### [Problem to work on]
Transcribe every line of the material below exactly, leaving out the pictures.

### [Data provided]
((
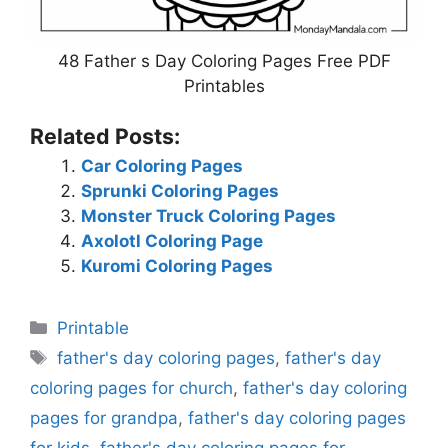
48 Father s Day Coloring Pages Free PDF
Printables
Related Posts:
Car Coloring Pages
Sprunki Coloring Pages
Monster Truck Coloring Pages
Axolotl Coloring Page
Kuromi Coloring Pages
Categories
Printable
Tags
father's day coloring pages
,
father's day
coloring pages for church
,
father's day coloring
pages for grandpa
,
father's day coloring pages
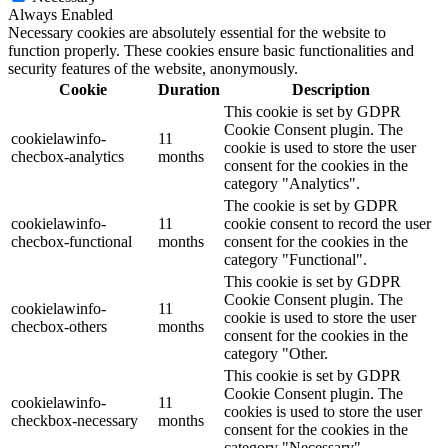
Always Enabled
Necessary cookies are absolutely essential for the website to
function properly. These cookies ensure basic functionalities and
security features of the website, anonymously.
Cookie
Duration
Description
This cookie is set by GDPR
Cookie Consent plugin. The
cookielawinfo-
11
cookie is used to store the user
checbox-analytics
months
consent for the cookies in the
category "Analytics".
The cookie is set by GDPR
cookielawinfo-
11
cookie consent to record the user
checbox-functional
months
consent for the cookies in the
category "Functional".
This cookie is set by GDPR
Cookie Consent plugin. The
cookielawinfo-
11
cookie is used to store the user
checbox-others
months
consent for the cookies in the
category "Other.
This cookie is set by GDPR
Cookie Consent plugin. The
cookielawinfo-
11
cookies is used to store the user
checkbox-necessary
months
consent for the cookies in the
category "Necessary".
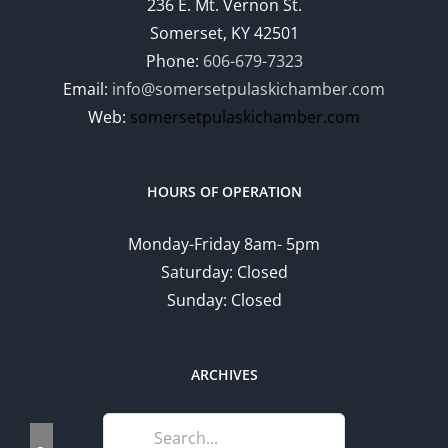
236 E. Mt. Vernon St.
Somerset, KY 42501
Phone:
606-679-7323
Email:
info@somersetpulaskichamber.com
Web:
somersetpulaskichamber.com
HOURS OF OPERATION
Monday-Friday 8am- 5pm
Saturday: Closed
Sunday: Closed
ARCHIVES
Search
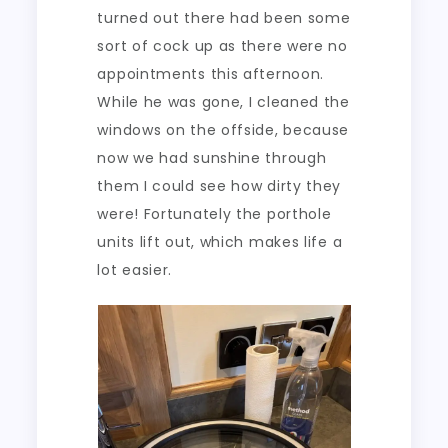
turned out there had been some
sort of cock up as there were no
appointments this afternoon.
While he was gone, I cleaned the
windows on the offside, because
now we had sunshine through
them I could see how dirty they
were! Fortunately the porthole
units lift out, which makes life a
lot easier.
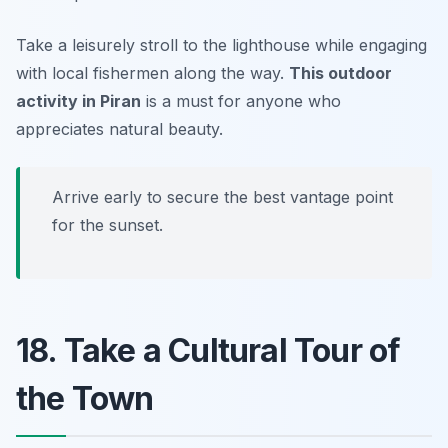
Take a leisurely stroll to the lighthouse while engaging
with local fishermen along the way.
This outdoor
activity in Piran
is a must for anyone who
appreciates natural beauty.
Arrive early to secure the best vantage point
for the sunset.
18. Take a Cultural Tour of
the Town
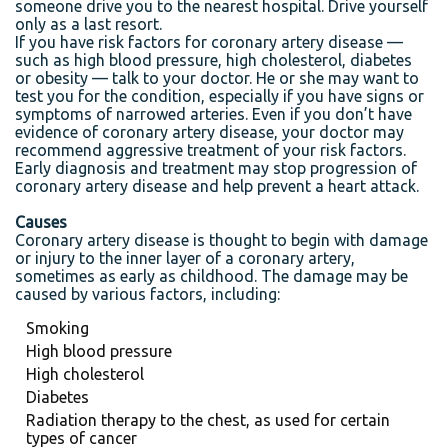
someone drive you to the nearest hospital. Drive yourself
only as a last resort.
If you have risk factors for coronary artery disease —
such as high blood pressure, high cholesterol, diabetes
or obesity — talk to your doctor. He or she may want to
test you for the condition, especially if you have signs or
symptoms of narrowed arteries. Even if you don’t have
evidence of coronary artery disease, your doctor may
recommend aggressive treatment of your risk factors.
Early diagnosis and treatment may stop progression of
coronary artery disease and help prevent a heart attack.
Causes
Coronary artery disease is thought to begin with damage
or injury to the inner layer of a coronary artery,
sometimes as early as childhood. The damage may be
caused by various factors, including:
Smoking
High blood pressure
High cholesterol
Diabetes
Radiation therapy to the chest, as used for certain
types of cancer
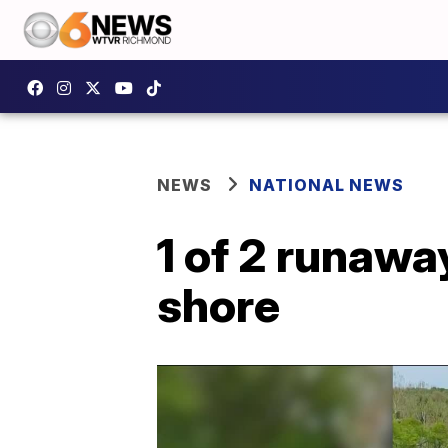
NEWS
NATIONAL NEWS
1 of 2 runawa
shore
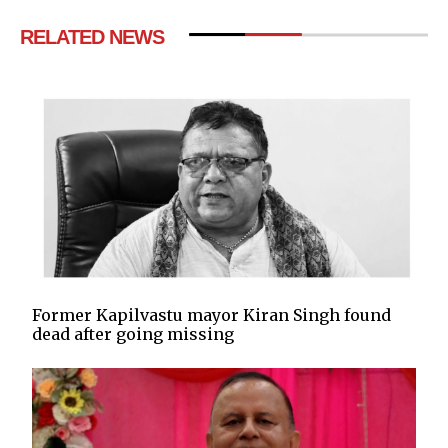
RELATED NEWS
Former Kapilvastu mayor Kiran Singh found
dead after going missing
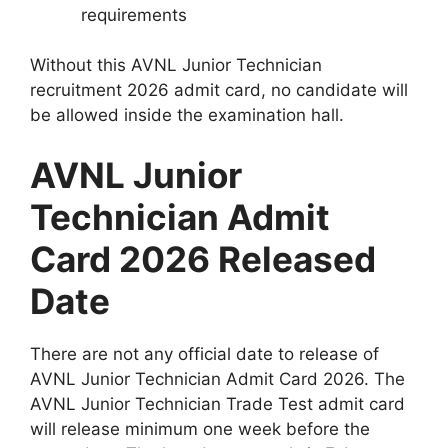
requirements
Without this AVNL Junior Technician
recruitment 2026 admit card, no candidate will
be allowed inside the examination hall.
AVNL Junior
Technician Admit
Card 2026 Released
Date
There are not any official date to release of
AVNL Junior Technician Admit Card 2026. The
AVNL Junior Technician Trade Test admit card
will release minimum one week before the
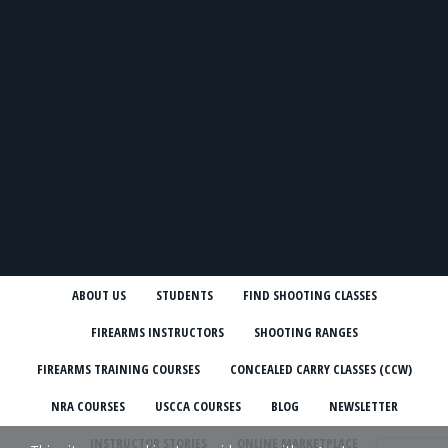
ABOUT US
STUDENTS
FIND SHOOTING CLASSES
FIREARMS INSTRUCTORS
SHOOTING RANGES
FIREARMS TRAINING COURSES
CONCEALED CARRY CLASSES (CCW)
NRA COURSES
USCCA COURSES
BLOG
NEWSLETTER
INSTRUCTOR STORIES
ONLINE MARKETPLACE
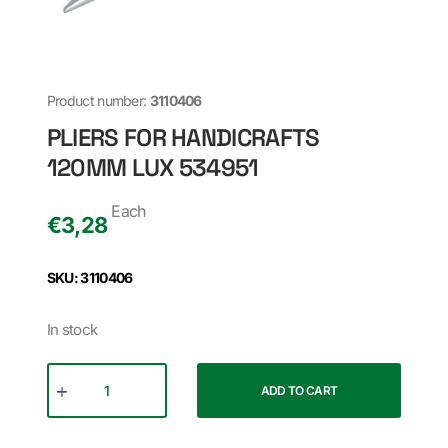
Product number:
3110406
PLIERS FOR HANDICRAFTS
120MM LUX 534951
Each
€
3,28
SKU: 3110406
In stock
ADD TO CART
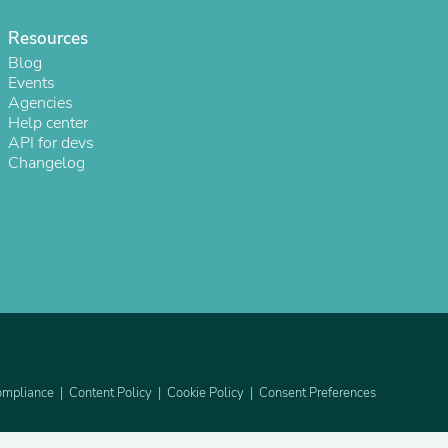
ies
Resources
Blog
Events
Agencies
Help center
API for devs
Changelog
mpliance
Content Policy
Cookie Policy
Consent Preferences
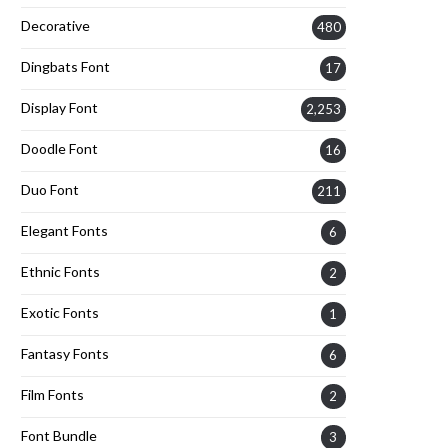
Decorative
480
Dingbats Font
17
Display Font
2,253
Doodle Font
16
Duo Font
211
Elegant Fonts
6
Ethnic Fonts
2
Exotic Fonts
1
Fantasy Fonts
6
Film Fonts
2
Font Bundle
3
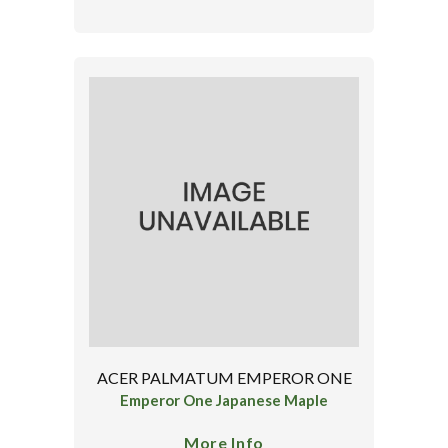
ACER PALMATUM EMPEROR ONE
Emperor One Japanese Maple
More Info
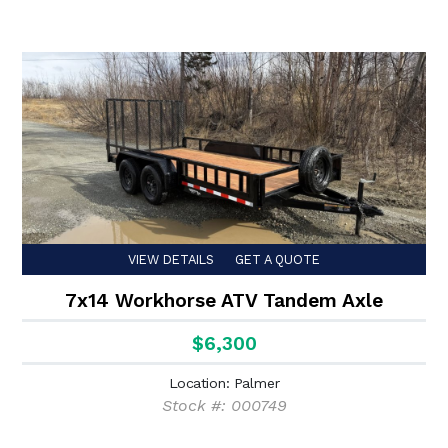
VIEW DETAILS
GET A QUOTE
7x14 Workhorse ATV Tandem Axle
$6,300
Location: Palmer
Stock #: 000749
))
### [Written solution]
48 Father s Day Coloring Pages Free PDF
Printables
Related Posts:
Car Coloring Pages
Sprunki Coloring Pages
Monster Truck Coloring Pages
Axolotl Coloring Page
Kuromi Coloring Pages
Categories
Printable
Tags
father's day coloring pages
,
father's day
coloring pages for church
,
father's day coloring
pages for grandpa
,
father's day coloring pages
Always Enabled
Necessary cookies are absolutely essential for the website to
function properly. These cookies ensure basic functionalities and
security features of the website, anonymously.
Cookie
Duration
Description
This cookie is set by GDPR
Cookie Consent plugin. The
cookielawinfo-
11
cookie is used to store the user
checbox-analytics
months
consent for the cookies in the
category "Analytics".
The cookie is set by GDPR
cookielawinfo-
11
cookie consent to record the user
checbox-functional
months
consent for the cookies in the
category "Functional".
This cookie is set by GDPR
Cookie Consent plugin. The
cookielawinfo-
11
cookie is used to store the user
checbox-others
months
consent for the cookies in the
category "Other.
This cookie is set by GDPR
Cookie Consent plugin. The
cookielawinfo-
11
cookies is used to store the user
checkbox-necessary
months
consent for the cookies in the
category "Necessary".
236 E. Mt. Vernon St.
Somerset, KY 42501
Phone:
606-679-7323
Email:
info@somersetpulaskichamber.com
Web:
somersetpulaskichamber.com
HOURS OF OPERATION
Monday-Friday 8am- 5pm
Saturday: Closed
Sunday: Closed
ARCHIVES
Search
turned out there had been some
sort of cock up as there were no
appointments this afternoon.
While he was gone, I cleaned the
windows on the offside, because
now we had sunshine through
them I could see how dirty they
were! Fortunately the porthole
units lift out, which makes life a
lot easier.
Take a leisurely stroll to the lighthouse while engaging
with local fishermen along the way.
This outdoor
activity in Piran
is a must for anyone who
appreciates natural beauty.
Arrive early to secure the best vantage point
for the sunset.
18. Take a Cultural Tour of
the Town
someone drive you to the nearest hospital. Drive yourself
only as a last resort.
If you have risk factors for coronary artery disease —
such as high blood pressure, high cholesterol, diabetes
or obesity — talk to your doctor. He or she may want to
test you for the condition, especially if you have signs or
symptoms of narrowed arteries. Even if you don’t have
evidence of coronary artery disease, your doctor may
recommend aggressive treatment of your risk factors.
Early diagnosis and treatment may stop progression of
coronary artery disease and help prevent a heart attack.
Causes
Coronary artery disease is thought to begin with damage
or injury to the inner layer of a coronary artery,
sometimes as early as childhood. The damage may be
caused by various factors, including:
Smoking
High blood pressure
High cholesterol
Diabetes
Radiation therapy to the chest, as used for certain
types of cancer
NEWS
NATIONAL NEWS
1 of 2 runawa
shore
RELATED NEWS
Former Kapilvastu mayor Kiran Singh found
dead after going missing
requirements
Without this AVNL Junior Technician
recruitment 2026 admit card, no candidate will
be allowed inside the examination hall.
AVNL Junior
Technician Admit
Card 2026 Released
Date
There are not any official date to release of
AVNL Junior Technician Admit Card 2026. The
AVNL Junior Technician Trade Test admit card
will release minimum one week before the
ABOUT US
STUDENTS
FIND SHOOTING CLASSES
FIREARMS INSTRUCTORS
SHOOTING RANGES
FIREARMS TRAINING COURSES
CONCEALED CARRY CLASSES (CCW)
NRA COURSES
USCCA COURSES
BLOG
NEWSLETTER
INSTRUCTOR STORIES
ONLINE MARKETPLACE
Product number:
3110406
PLIERS FOR HANDICRAFTS
120MM LUX 534951
Each
€
3,28
SKU: 3110406
In stock
ADD TO CART
ies
Resources
Blog
Events
Agencies
Help center
API for devs
Changelog
mpliance
Content Policy
Cookie Policy
Consent Preferences
Decorative
480
Dingbats Font
17
Display Font
2,253
Doodle Font
16
Duo Font
211
Elegant Fonts
6
Ethnic Fonts
2
Exotic Fonts
1
Fantasy Fonts
6
Film Fonts
2
Font Bundle
3
ACER PALMATUM EMPEROR ONE
Emperor One Japanese Maple
More Info
VIEW DETAILS
GET A QUOTE
7x14 Workhorse ATV Tandem Axle
$6,300
Location: Palmer
Stock #: 000749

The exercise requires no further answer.